AS VESPAS DE PALERMO

A virgem sorri-me com boca de mosaico,

os meus olhos mergulham nos arabescos do chão,

geometria do sol descendo as ruas de Palermo.

Insectos aceleram bzz bzz até nas passadeiras

e Cristo impávido na igreja em frente.

Mas Cristo não atravessa as ruas:

está um pouco acima da cruz, um pouco antes.

Os anjos abandonam a escuridão do templo.

As vespas parecem pirilampos

e bzz bzz são as asas dos anjos

conversando sobre os turistas do dia.

O bzz bzz das vespas cá em baixo é de encontros

na noite de Palermo.
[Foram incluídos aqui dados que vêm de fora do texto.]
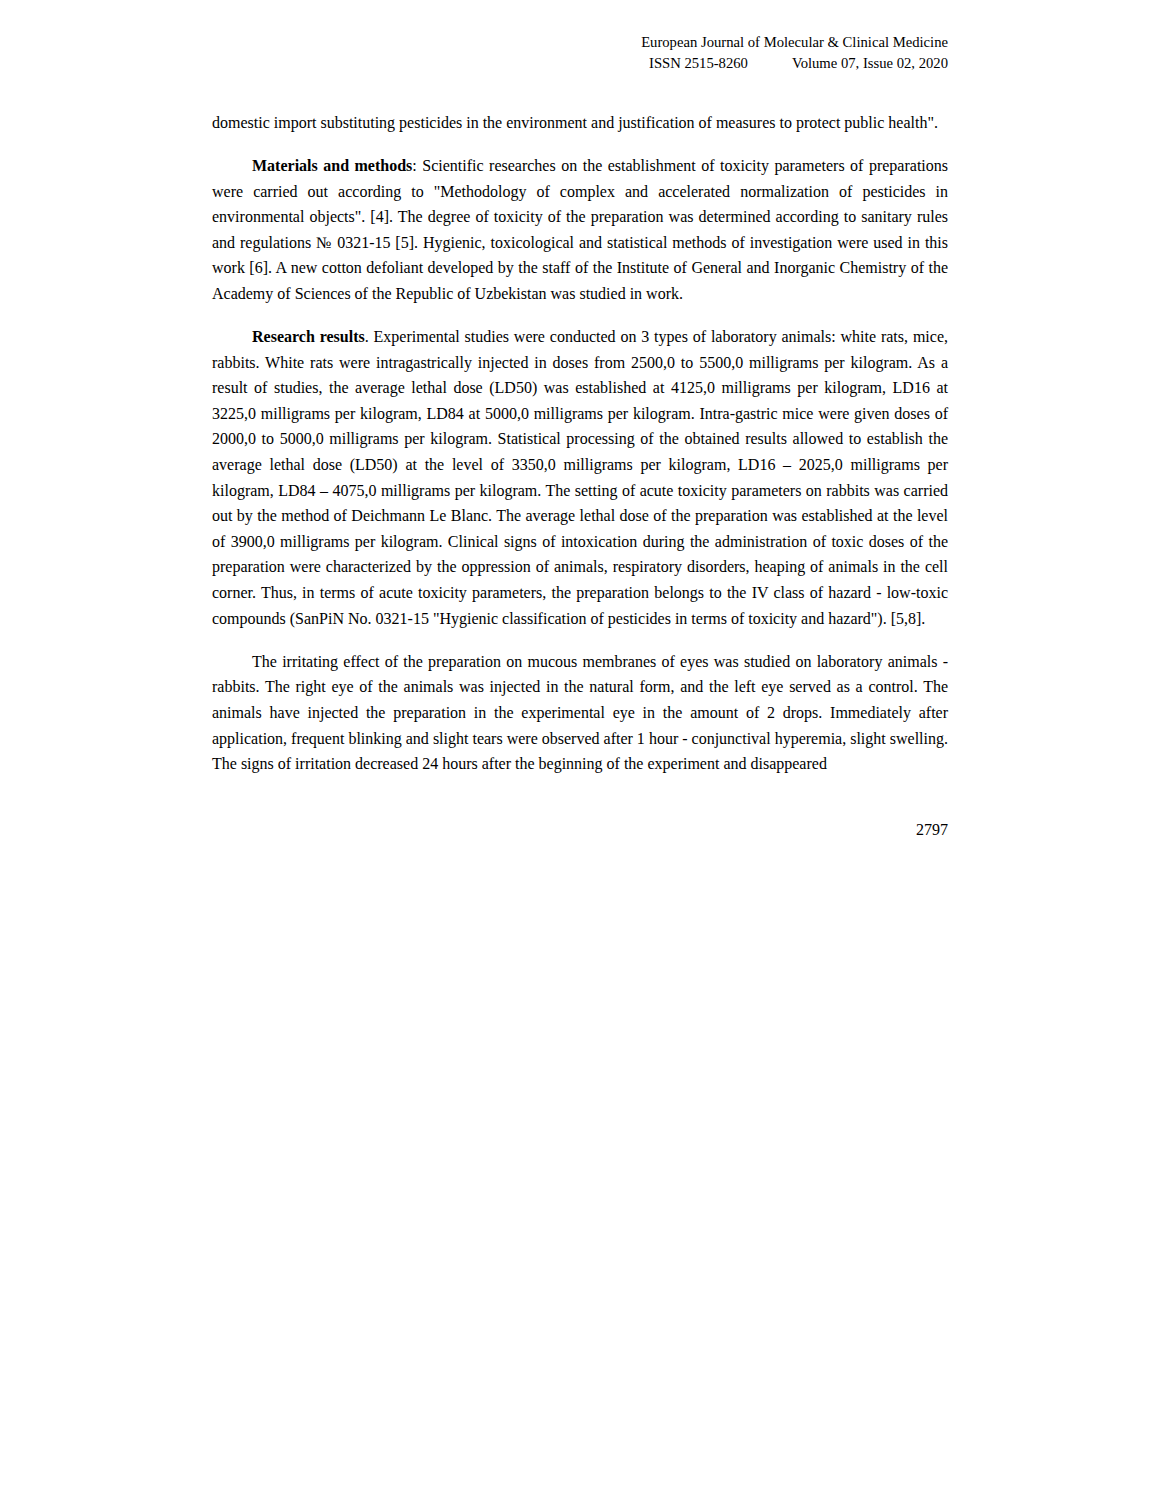European Journal of Molecular & Clinical Medicine
ISSN 2515-8260 Volume 07, Issue 02, 2020
domestic import substituting pesticides in the environment and justification of measures to protect public health".
Materials and methods: Scientific researches on the establishment of toxicity parameters of preparations were carried out according to "Methodology of complex and accelerated normalization of pesticides in environmental objects". [4]. The degree of toxicity of the preparation was determined according to sanitary rules and regulations № 0321-15 [5]. Hygienic, toxicological and statistical methods of investigation were used in this work [6]. A new cotton defoliant developed by the staff of the Institute of General and Inorganic Chemistry of the Academy of Sciences of the Republic of Uzbekistan was studied in work.
Research results. Experimental studies were conducted on 3 types of laboratory animals: white rats, mice, rabbits. White rats were intragastrically injected in doses from 2500,0 to 5500,0 milligrams per kilogram. As a result of studies, the average lethal dose (LD50) was established at 4125,0 milligrams per kilogram, LD16 at 3225,0 milligrams per kilogram, LD84 at 5000,0 milligrams per kilogram. Intra-gastric mice were given doses of 2000,0 to 5000,0 milligrams per kilogram. Statistical processing of the obtained results allowed to establish the average lethal dose (LD50) at the level of 3350,0 milligrams per kilogram, LD16 – 2025,0 milligrams per kilogram, LD84 – 4075,0 milligrams per kilogram. The setting of acute toxicity parameters on rabbits was carried out by the method of Deichmann Le Blanc. The average lethal dose of the preparation was established at the level of 3900,0 milligrams per kilogram. Clinical signs of intoxication during the administration of toxic doses of the preparation were characterized by the oppression of animals, respiratory disorders, heaping of animals in the cell corner. Thus, in terms of acute toxicity parameters, the preparation belongs to the IV class of hazard - low-toxic compounds (SanPiN No. 0321-15 "Hygienic classification of pesticides in terms of toxicity and hazard"). [5,8].
The irritating effect of the preparation on mucous membranes of eyes was studied on laboratory animals - rabbits. The right eye of the animals was injected in the natural form, and the left eye served as a control. The animals have injected the preparation in the experimental eye in the amount of 2 drops. Immediately after application, frequent blinking and slight tears were observed after 1 hour - conjunctival hyperemia, slight swelling. The signs of irritation decreased 24 hours after the beginning of the experiment and disappeared
2797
Assentos tão etéreos

com um copo na mão, a outra na cintura

e nos punhos das vespas, vespas, vespas

atordoando o riso, o beijo passageiro.

E já os anjos estão a postos na sua nudez redonda

enquanto as vespas dormem um sonho de alcatrão.

A ceia prepara-se. Cristo não nega o seu lugar à mesa.

Entre um bzz bzz e outro, olho-te no b barroco ou bizantino

e não aceito a tua morte, tu que atravessas acima das vespas,

vespas, vespas, acima do Etna que sobe ao céu

enquanto dentro se cozinham os infernos: a tua ceia,

os restos que deixaste para nós no microondas.